All but one parliamentary constituency in the region saw a fall after the introduction of £9,000 fees, with North Tyneside showing the biggest drop in the country at 23%.
South Shields, Washington and Sunderland West, Newcastle North and Blyth Valley were also in the 20 constituencies with the highest drop-off.
MPs and school leaders have expressed alarm at the figures, saying the Government needs to do more to reverse the North East’s poor record for getting young people into higher education.
But ministers have defended the new fees system, saying more support is available to students than ever.
Mary Glindon, the Labour MP for North Tyneside, said she was shocked and saddened by the fall in university applications.
“I think the North East has been disproportionately affected by this government as a whole,” she said.
Ms Glindon, who was the first in her family to go to university, said the hike in tuition fees was unlikely to be the only economic factor putting prospective students off.
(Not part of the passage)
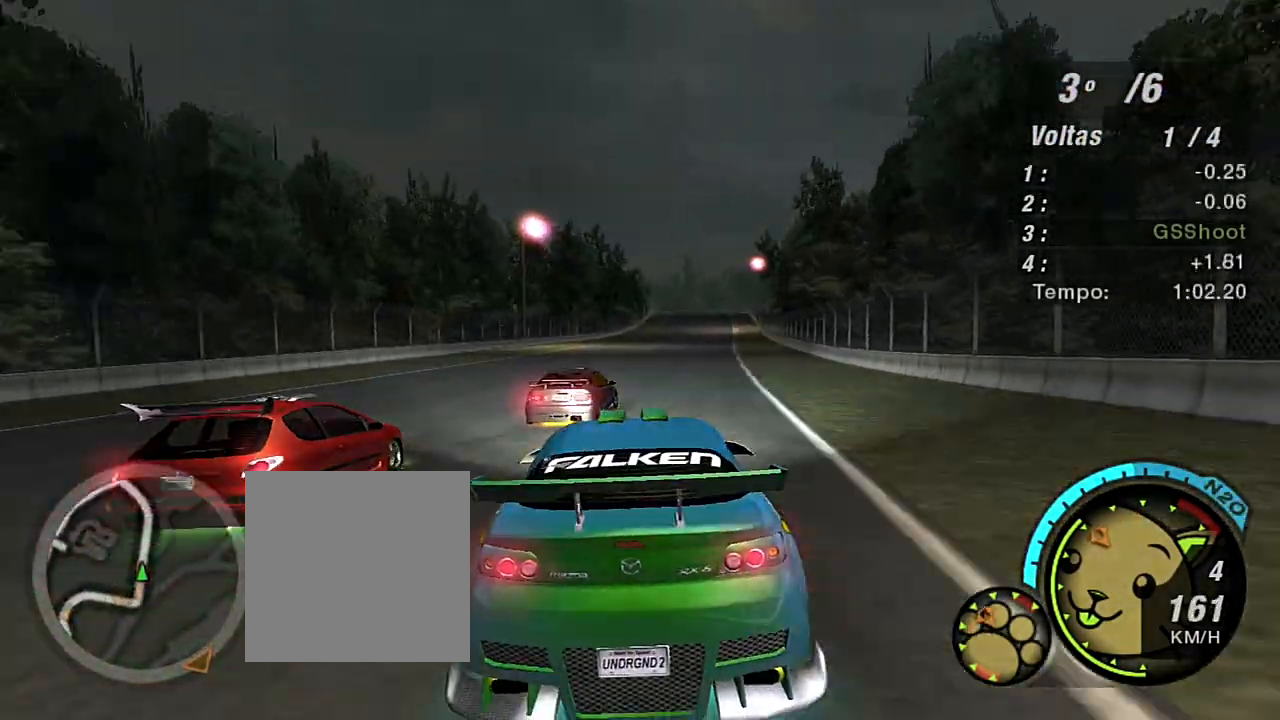
{"buttons": ["R2"], "left_stick": "up-right", "right_stick": "center", "events": [[300, "left_stick", "up-right"]]}
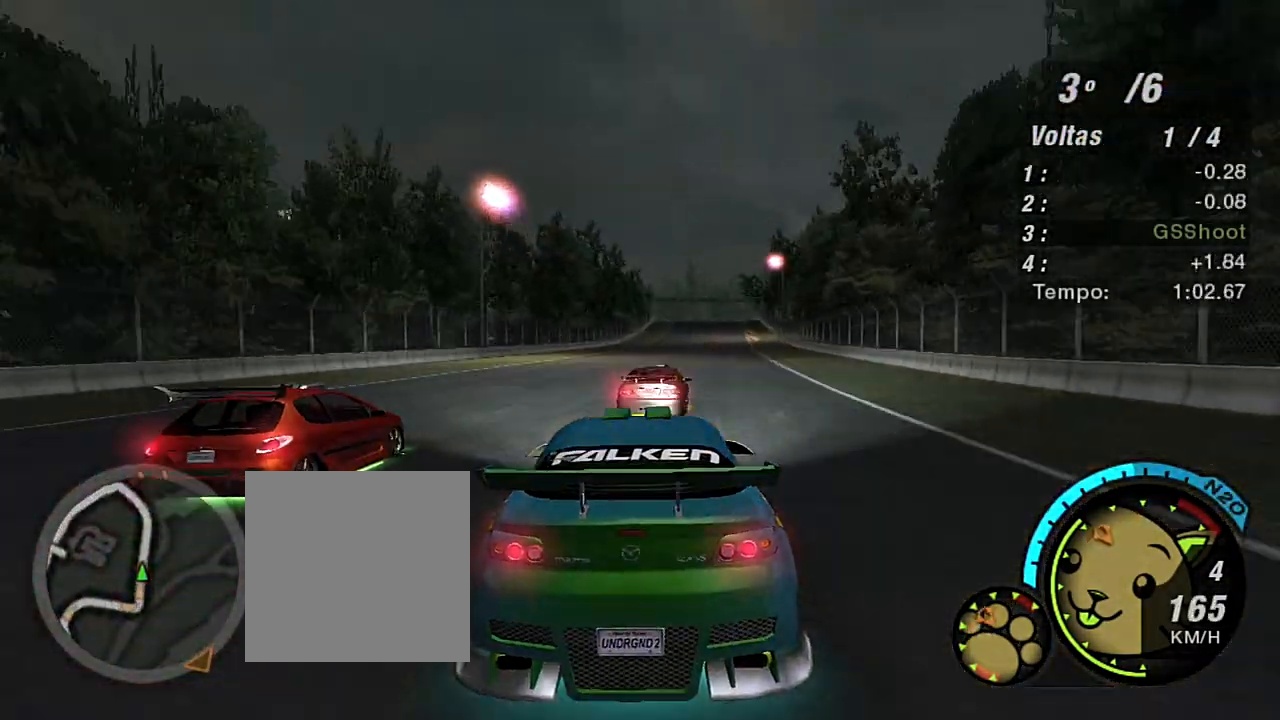
{"buttons": ["R2"], "left_stick": "center", "right_stick": "center", "events": [[134, "left_stick", "center"]]}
“It may be a reflection of the Education Maintenance Allowance being cut, so people can’t study beyond 16, let alone to university,” she said. “It’s bad enough even before the burden of fees.”
She advised students who wanted to go on to higher education to “do it, even if you’re from a background where there’s not much money.”
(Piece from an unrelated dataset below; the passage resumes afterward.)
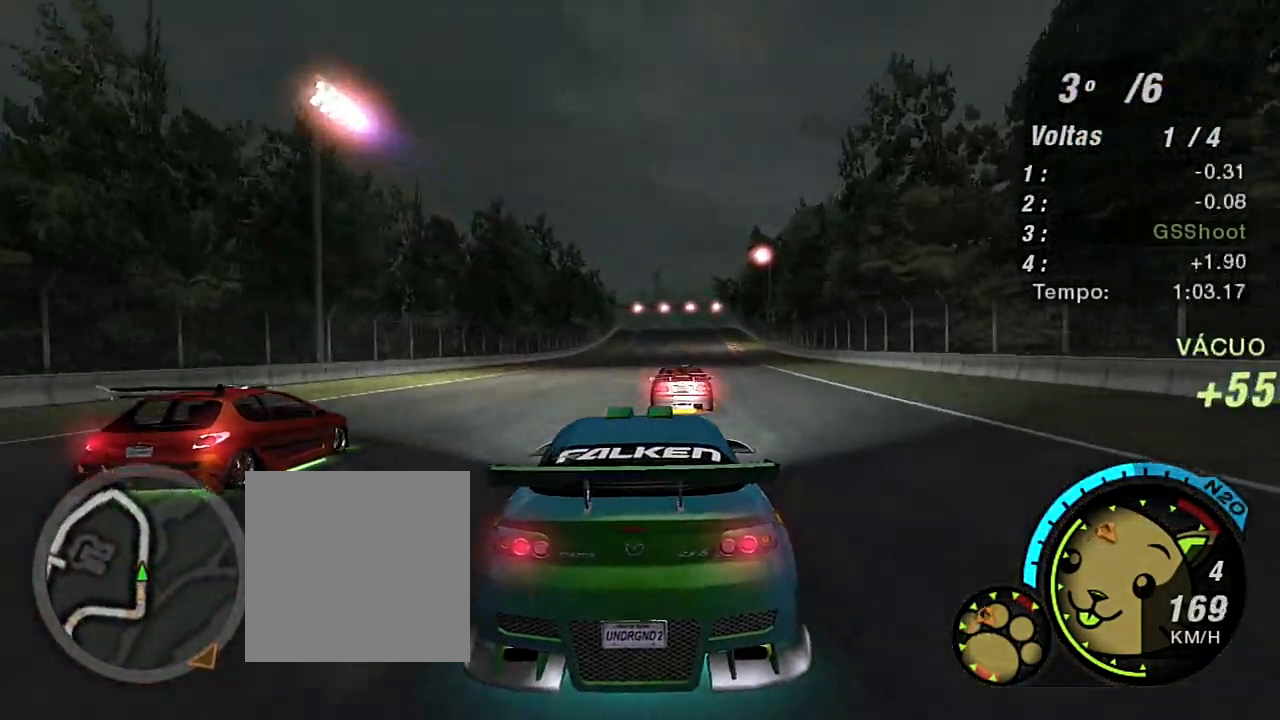
{"buttons": ["R2"], "left_stick": "center", "right_stick": "center", "events": [[200, "left_stick", "up-right"], [333, "left_stick", "center"]]}
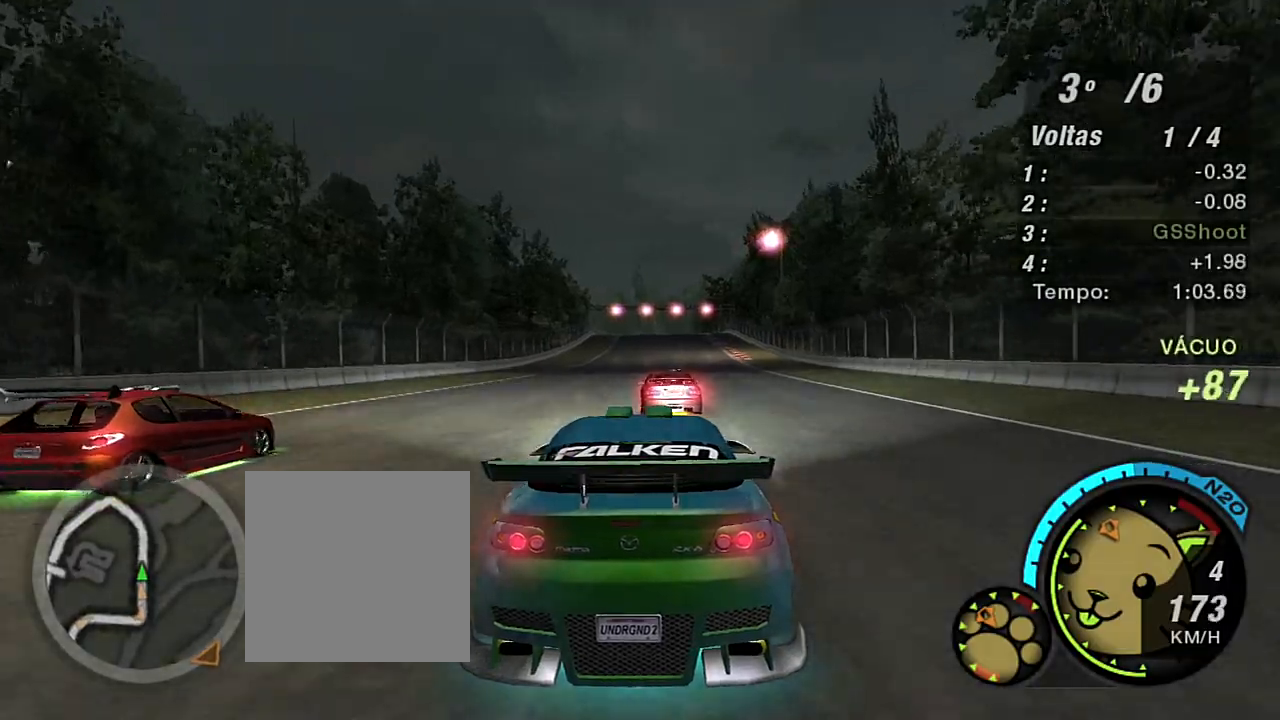
{"buttons": ["R2"], "left_stick": "center", "right_stick": "center", "events": []}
Sharon Hodgson, Labour MP for Washington and Sunderland West and a shadow education minister, said the coalition was taking away opportunities from students in the region. “These figures demonstrate how the Tory-led government is kicking away the ladders for young people in my constituency and across the North East,” she said.
But a spokesperson for the Department of Business, Innovation and Skills played down the drop.
“Few students took a gap year in 2011, so there has been a fall in deferred entries,” they said.
“Most new students will not pay upfront for their tuition, there is a more generous financial support available and graduates will not start paying back their loans until they are in well-paid jobs.”
Constituencies across the UK have shown a drop in the number of people applying to universities, with only 22 out of 533 remaining the same or showing a rise.
The figures were released following a parliamentary question by Gareth Thomas, Labour MP for Harrow West.
David Pearmain, the chair of Schools North East, said their was a problem of perception around the increased tuition fees.
“For the poorest families, the problem is one of perception,” he said. “What the Government didn’t do at all well was explaining the rises to families, and how they do not need to pay up front.”
He said the drop in applications was worrying.
“It’s the most important contribution you can make to your future,” he advised prospective students.